Though provoking and realistic.

55, I ran a computer store from 1980 to 1997, took some contract jobs, was a network administrator in downtown chicago, was laid off, and took unenployment.

I was lucky, we bought our house at fair price and so we were able to send both kids to college using the Bright Start Program ( thank god for the program ).

Now my daughter is working and married and my son is on the west coast looking for another job.

My wife, a nurse, has been steadily employed and is incredibly patient about the situation.

So to all out there, there are jobs out there, just don't give up.

I intend to die in front of a computer screen ( they still exist ) than in a hospital bed.

Jacob

L42's picture
L42 - Oct 5, 2012

poverty simulator is insulting. i listen to marketplace every day, and swear by it, but this one made me start an account and log in to comment for the first time. i have lived on $400 or less per week for decades, and i'm only a single person. i know many families of four who could never make ends meet on this amount. rent or mortgages alone would wipe them out. add in daycare, healthcare, car expenses, utilities, food, etc., and you've got the dilemma much of hard-working america lives with every day, IF they're lucky enough to have jobs at all. add one major catastrophic crisis, and that's it. the idea that well-off people with cushy condos and positions can play a game of poverty, feel all sympathetic for a while, and then go back to their complacent lifestyles, is an outrage and absurd. just the fact that they know it's someone else's reality, not theirs, makes it a farce. sure, it's heartwarming if some landlord learns to make a concession or two, but it's never going to be life-changing, in the way real poverty crushes you relentlessly into humiliation and despair. it's not an activity you can try out and then check out of when it gets too uncomfortable. that's all i have to say.

CLBernat's picture
CLBernat - Oct 5, 2012

Let me tell you about living on $244.00 week or $976.00 a month.
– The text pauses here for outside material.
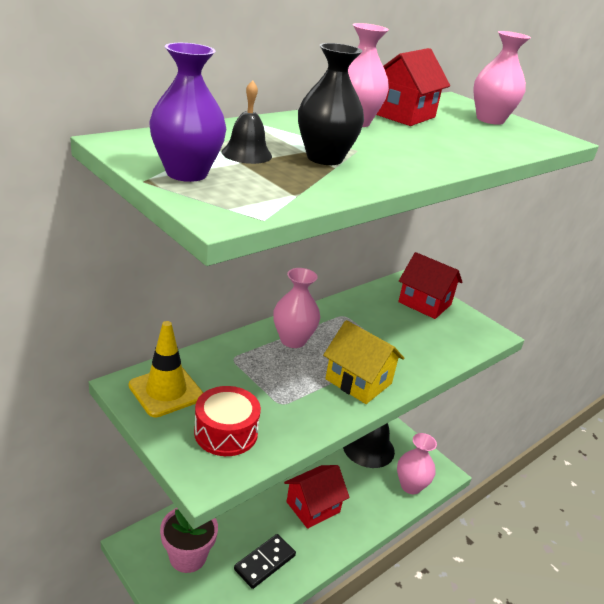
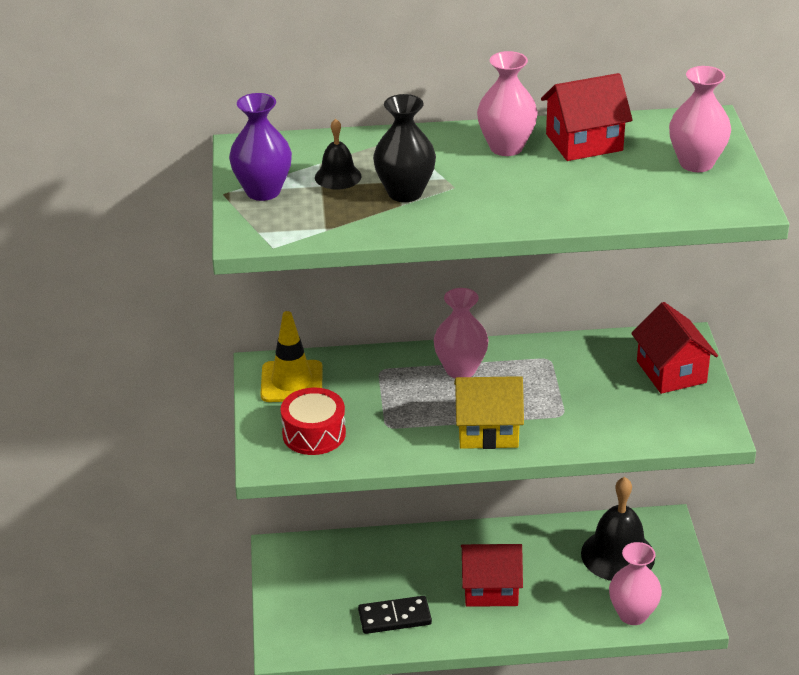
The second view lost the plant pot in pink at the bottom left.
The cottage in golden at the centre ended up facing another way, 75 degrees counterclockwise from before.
Let me tell you about the real life, not simulated, day after day, month after month, living well below the poverty line.

Multiple Sclerosis is the disease that robbed me of my life and dignity. I am not complaining, I am grateful for the amount of disability I receive. But if you want real information about poverty follow a few of us disabled folks around and see how we manage. I do receive $16.00 (sixteen dollars) a month in food stamp benefits. I also have Medicare. But I haven't seen a dentist in over 12 years because there is no low cost dental care available. We have a county dentist but a year waiting list to get an appointment. My teeth are all broken and cracked. They hurt. People make remarks about the broken teeth but I can't get a loan for dental work or credit at the dentist's office. I couldn't pay it back. I go to the food banks for extra food. I shop at the Salvation Army for clothes and shoes. I do have a Lifeline cell phone for emergencies.

Try living like this for years on end. No drugs, no alcohol, no cable, no electronic entertainment, none of the normal diversions in life. No vacations, no extras. Everything goes to utilities and food. But there are good friends in the MS community, and thank God for free books at the public library. I do volunteer to help those even less fortunate through some other organizations.

So I appreciate you all trying to experience poverty first hand. Try it for a year. Try looking for a job in this economy. Try deciding if you buy 20 packs of Oodles of Noodles or splurge and buy a bag of apples. It is tough to eat a healthy diet of fresh fruit and veggies when you've only got a few dollars for the entire month. It can be done. We disabled are living proof.

And the up side is I do hope I can find a job soon. And a dentist.